Figure 3. Seq2Seq model with Copying mechanism

As can be seen from Figure 3, the Decoder part of the model hides the layer state vector


Update and


Are significantly different from previous models. As shown in the lower right of Figure 3, the State Update process can be clearly divided into several parts: The first part is the solid line of the blue arrow on the left, which is information from Attentive


; The second part is


Is the same as the previous attention model; But the third part


It is not only the embedding produced by the last time step, but also splices with a selective Read vector. This vector is actually calculated in a similar way to the attention mechanism, which calculates the position related information of the decoder and the hidden layer state of each time step of the encoder. Provides information for the subsequent copy-mode.
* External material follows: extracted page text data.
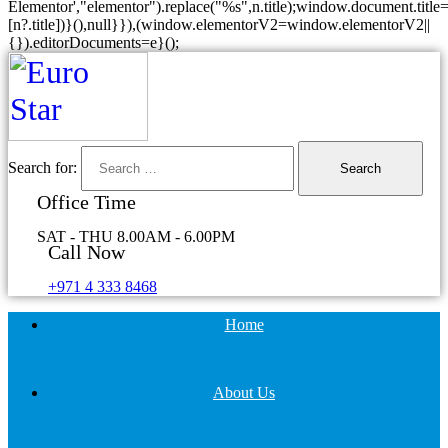
Elementor',"elementor").replace("%s",n.title);window.document.title=
[n?.title])}(),null}}),(window.elementorV2=window.elementorV2||
{}).editorDocuments=e}();
Search for:
Office Time
SAT - THU 8.00AM - 6.00PM
Call Now
+971 4 333 8468
Home
About Us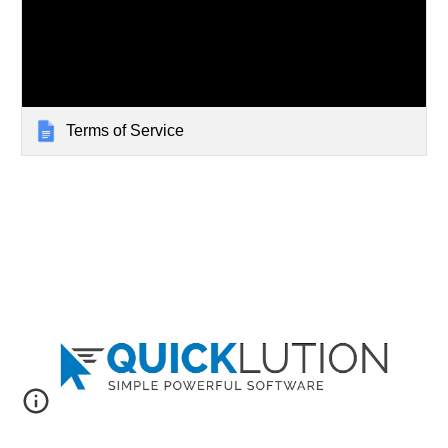
Terms of Service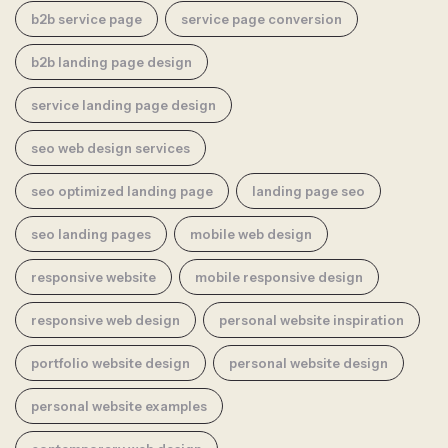
b2b service page
service page conversion
b2b landing page design
service landing page design
seo web design services
seo optimized landing page
landing page seo
seo landing pages
mobile web design
responsive website
mobile responsive design
responsive web design
personal website inspiration
portfolio website design
personal website design
personal website examples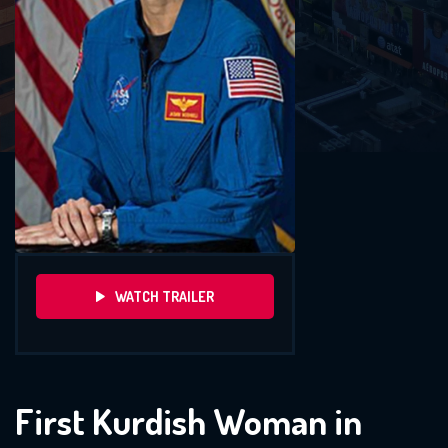
WATCH TRAILER
First Kurdish Woman in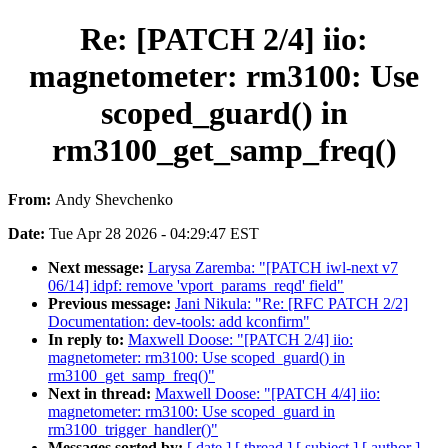
Re: [PATCH 2/4] iio:
magnetometer: rm3100: Use
scoped_guard() in
rm3100_get_samp_freq()
From:
Andy Shevchenko
Date:
Tue Apr 28 2026 - 04:29:47 EST
Next message:
Larysa Zaremba: "[PATCH iwl-next v7
06/14] idpf: remove 'vport_params_reqd' field"
Previous message:
Jani Nikula: "Re: [RFC PATCH 2/2]
Documentation: dev-tools: add kconfirm"
In reply to:
Maxwell Doose: "[PATCH 2/4] iio:
magnetometer: rm3100: Use scoped_guard() in
rm3100_get_samp_freq()"
Next in thread:
Maxwell Doose: "[PATCH 4/4] iio:
magnetometer: rm3100: Use scoped_guard in
rm3100_trigger_handler()"
Messages sorted by:
[ date ]
[ thread ]
[ subject ]
[ author ]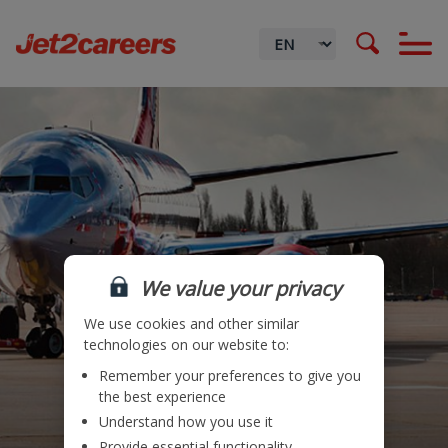
We value your privacy
We use cookies and other similar
technologies on our website to:
Remember your preferences to give you
Locations
the best experience
Understand how you use it
Teams
Provide essential functionality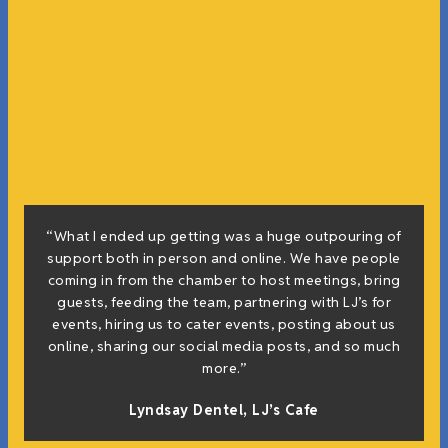
“What I ended up getting was a huge outpouring of
support both in person and online. We have people
coming in from the chamber to host meetings, bring
guests, feeding the team, partnering with LJ’s for
events, hiring us to cater events, posting about us
online, sharing our social media posts, and so much
more.”
Lyndsay Dentel,
LJ’s Cafe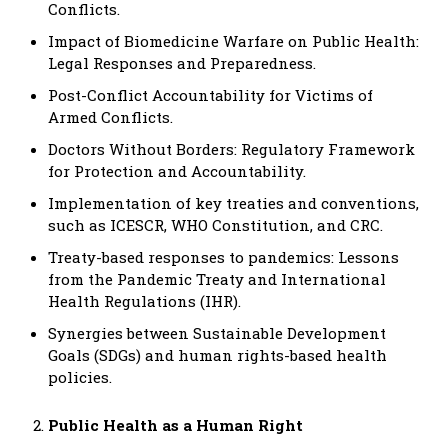
Conflicts.
Impact of Biomedicine Warfare on Public Health:
Legal Responses and Preparedness.
Post-Conflict Accountability for Victims of
Armed Conflicts.
Doctors Without Borders: Regulatory Framework
for Protection and Accountability.
Implementation of key treaties and conventions,
such as ICESCR, WHO Constitution, and CRC.
Treaty-based responses to pandemics: Lessons
from the Pandemic Treaty and International
Health Regulations (IHR).
Synergies between Sustainable Development
Goals (SDGs) and human rights-based health
policies.
Public Health as a Human Right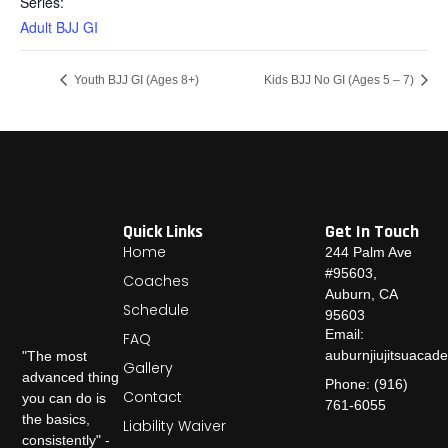
Series:
Adult BJJ GI
Youth BJJ GI (Ages 8+)
Kids BJJ No GI (Ages 5 – 7)
Quick Links
Get In Touch
Home
244 Palm Ave
#95603,
Coaches
Auburn, CA
Schedule
95603
Email:
FAQ
auburnjiujitsuaca
"The most
Gallery
advanced thing
Phone: (916)
Contact
you can do is
761-6055
the basics,
Liability Waiver
consistently" -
Generate-mode and copy-mode in the upper right of Figure 3 are two probability calculation formulas for generating keyword text. The generate-mode on the left is the same as that of the classical model. Copy-mode calculates the probability of generating each word from the source sequence, and the sum of the two probabilities is


The probability of the target word of the position is shown in the formula.


Note that g and C in the formula represent two generation modes respectively. And g and C are calculated in the same way as the generated words


It is related to the relationship between two thesaurus V and X (source text thesaurus), which is clearly described in Figure2 in the original text and will not be repeated here.

Fourthly, the significance of Copying mechanism model in keywords extraction of game text

It can be seen from the above description that if one of the important keywords in a text is not one of the high-frequency words in the whole training set or in Vocabulary, then it is possible to solve this problem better by Copying directly from the original text in a situation where traditional attention-seq2seq is unable to do so. At the same time, as a classical generation model, compared with Textrank and other methods, it adds a lot of knowledge learned from thousands of training corpus, which can balance the advantages of “extraction” and “generation” models.

Let’s close with a simple example.

In League of Kings, the 5V5 match is popular among many players. Players can match by themselves or invite friends to open the game together. In 5V5, it is not individual show operation that can control the whole game, but more tacit cooperation between teams. Reasonable lineup collocation, clear division of labor on the battlefield, players of the hero’s operation skills…… (excerpts)

GroundTruth: 5V5 King Valley; League of Kings; A novice

Seq2Seq with Copying Mechanism (Top5)

TextRank (Top5)

1. King Academy

hero

2. The League of Kings

2. The enemy

3. 5V5 King’s Canyon

3. To kill

4. A novice

4. His teammates

5. 5V5 League of Kings

Development of 5.

  1. 1. Kings college
  2. hero
  3. 2. King union

2. The enemy

  1. 3. 5V5 King’s Canyon

3. To kill

  1. 4. A novice

4. His teammates

  1. 5. 5v5 league of Kings

Development of 5.

According to the test set, the Seq2Seq method based on DNN is 4% higher than TextRank P1@5, 8% higher than R1@5 and 5.4% higher than F1@5, which preliminatively proves the effectiveness of this method.

Next, the performance of keyword extraction needs to be further improved from data and model levels, and the robustness of results can also be increased from the perspective of ensemble of multi-model results.